Pochi mesi fa James Holmes irruppe in un cinema in Colorado e uccise, sparandogli, 12 persone ferendone molte altre. Non si tratta di un caso isolato, sono purtroppo tanti gli episodi come questo che sono accaduti nel corso della storia soprattutto in un paese come gli USA dove le armi sono disponibili per la vendita a chiunque. Il lato curioso di queste vicende è che quando vengono intervistati parenti e amici dell’assassino, questi ripetono tutti che per loro si trattava di una persona timida e introversa, chiusa in se e con pochi amici.
Allora tutti fanno cenno di sì con il capo, come se tra la timidezza, l’introversione e il desiderio di uccidere, vi fosse una profonda relazione. Tuttavia, è certo che al mondo esistono milioni e
milioni di persone introverse (si considera il 25% della popolazione mondiale) che però non se ne vanno per le strade ad uccidere tutti quelli che incontrano. Allora … La timidezza e l’introversione sono fattori determinanti nello sviluppo di una psicopatia o una psicosi?

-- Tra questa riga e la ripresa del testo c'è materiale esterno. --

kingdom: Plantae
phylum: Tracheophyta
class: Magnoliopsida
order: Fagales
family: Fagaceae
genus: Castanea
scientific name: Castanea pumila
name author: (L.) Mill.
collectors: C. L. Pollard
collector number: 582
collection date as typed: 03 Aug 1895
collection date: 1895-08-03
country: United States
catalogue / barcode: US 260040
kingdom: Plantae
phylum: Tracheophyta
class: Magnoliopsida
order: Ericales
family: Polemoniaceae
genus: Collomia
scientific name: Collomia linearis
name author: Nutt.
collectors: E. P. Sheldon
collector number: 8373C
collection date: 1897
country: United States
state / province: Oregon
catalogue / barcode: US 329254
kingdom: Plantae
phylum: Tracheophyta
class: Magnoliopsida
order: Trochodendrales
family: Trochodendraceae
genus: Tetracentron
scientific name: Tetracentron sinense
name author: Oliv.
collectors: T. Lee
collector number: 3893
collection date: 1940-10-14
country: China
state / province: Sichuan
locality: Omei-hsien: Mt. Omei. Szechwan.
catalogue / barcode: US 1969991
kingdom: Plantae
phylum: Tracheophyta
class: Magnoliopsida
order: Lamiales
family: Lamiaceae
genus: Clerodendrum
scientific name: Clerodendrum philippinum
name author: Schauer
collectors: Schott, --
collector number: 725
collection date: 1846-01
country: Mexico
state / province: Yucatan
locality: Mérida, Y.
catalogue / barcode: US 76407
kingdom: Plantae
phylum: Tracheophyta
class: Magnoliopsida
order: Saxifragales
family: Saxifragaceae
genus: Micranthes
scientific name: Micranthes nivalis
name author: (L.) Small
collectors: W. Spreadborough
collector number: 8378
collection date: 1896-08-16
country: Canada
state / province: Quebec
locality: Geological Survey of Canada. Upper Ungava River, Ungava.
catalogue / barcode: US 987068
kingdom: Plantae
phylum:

A fare luce su questo argomento interviene un nuovo studio realizzato nel 2010. Gli psicologi che lo hanno sviluppato studiarono quella che viene definita la “Triade Oscura della Vulnerabilità”: un narcisismo ipersensibile, una psicopatia e un disturbo di personalità borderline. Tuttavia, il lato curioso è dato dal fatto che questa triade è stata messa in relazione con l’emotività negativa ma si è anche dimostrato che è anche inversamente proporzionale all’introversione e alla disinibizione.
A confermare quest’idea interviene un altro studio realizzato dall’Università di Oxford, nel quale si è dimostrato che le basi neurofisiologiche dell’introversione riposano nel sistema inibitorio che include la corteccia orbito frontale (relazionata con il processamento cognitivo nel prendere le decisioni), e per questa ragione le persone introverse tendono a parlare meno e pensare di più rispetto agli estroversi e, sempre per questo motivo tendono a metterci più tempo nel prendere le decisioni.
Un altro esperimento ha portato alla luce una scoperta ancor più interessante: nel cervello delle persone introverse circola più sangue e questo viaggia seguendo percorsi diversi (rispetto al
cervello delle persone estroverse). Di fatto, i percorsi che segue il sangue nel cervello delle persone introverse sono molto più complessi, e questo potrebbe spiegare il fatto che sorgano loro delle idee quando ormai è troppo tardi.
E se questo non bastasse, si è potuto constatare che gli introversi sono molto sensibili alla dopamina così che, se in determinate circostanze il loro organismo produce quantità di questo
neurotrasmettitore al di sopra della norma, il loro organismo si sentirà stimolato eccessivamente dato che è maggiormente abituato alla produzione di acetilcolina (relazionata con il sonno).
Ad ogni modo, altri studi hanno dimostrato che l’isolamento sociale può amplificare le conseguenze negative dello stress e aumentare il rischio di sviluppare determinate psicopatologie. Allora … Qual è la risposta?
In realtà la personalità è una costruzione complessa che si va sviluppando durante tutta la vita e viene influenzata da ogni nuova esperienza. Questo significa che la estroversione/introversione sono semplici caratteristiche che vengono aggiunte ad un quadro molto più complesso. Inoltre, l’introversione non è un fattore che esiste a se stante, ma piuttosto è un continuum che si può manifestare in misura maggiore o minore in diverse situazioni.
D’altra parte, l’introversione non è necessariamente una caratteristica negativa. Molti geni del passato erano persone introverse dato che stare soli con noi stessi aiuta ad approfondire ed
esplorare le nostre abilità creative.
Tutto questo implica che l’introversione di per se non è un motivo sufficiente per sviluppare nessuna patologia mentale. Può incentivarla ma senza dubbio non può essere la scintilla che accende il fuoco.
Fonti:
Miller, J. D. (2010) Searching for a Vulnerable Dark Triad: Comparing Factor 2 Psychopathy, Vulnerable Narcissism, and Borderline Personality Disorder. Journal of Personality; 78(5): 1529-1564.
Lieberman, M. et. Al. (2000) Introversion and working memory: central executive differences. Personality and Individual Differences; 28: 479-486.
Johnson, D. L. et. Al. (1999) Cerebral Blood Flow and Personality: A Positron Emission Tomography Study. American Journal of Psychiatry; 156: 252-257.
Gray, J. A. et. Al. (1970) The psychophysiological basis of introversion-extraversion. Behaviour Research and Therapy; 8(3): 249-266.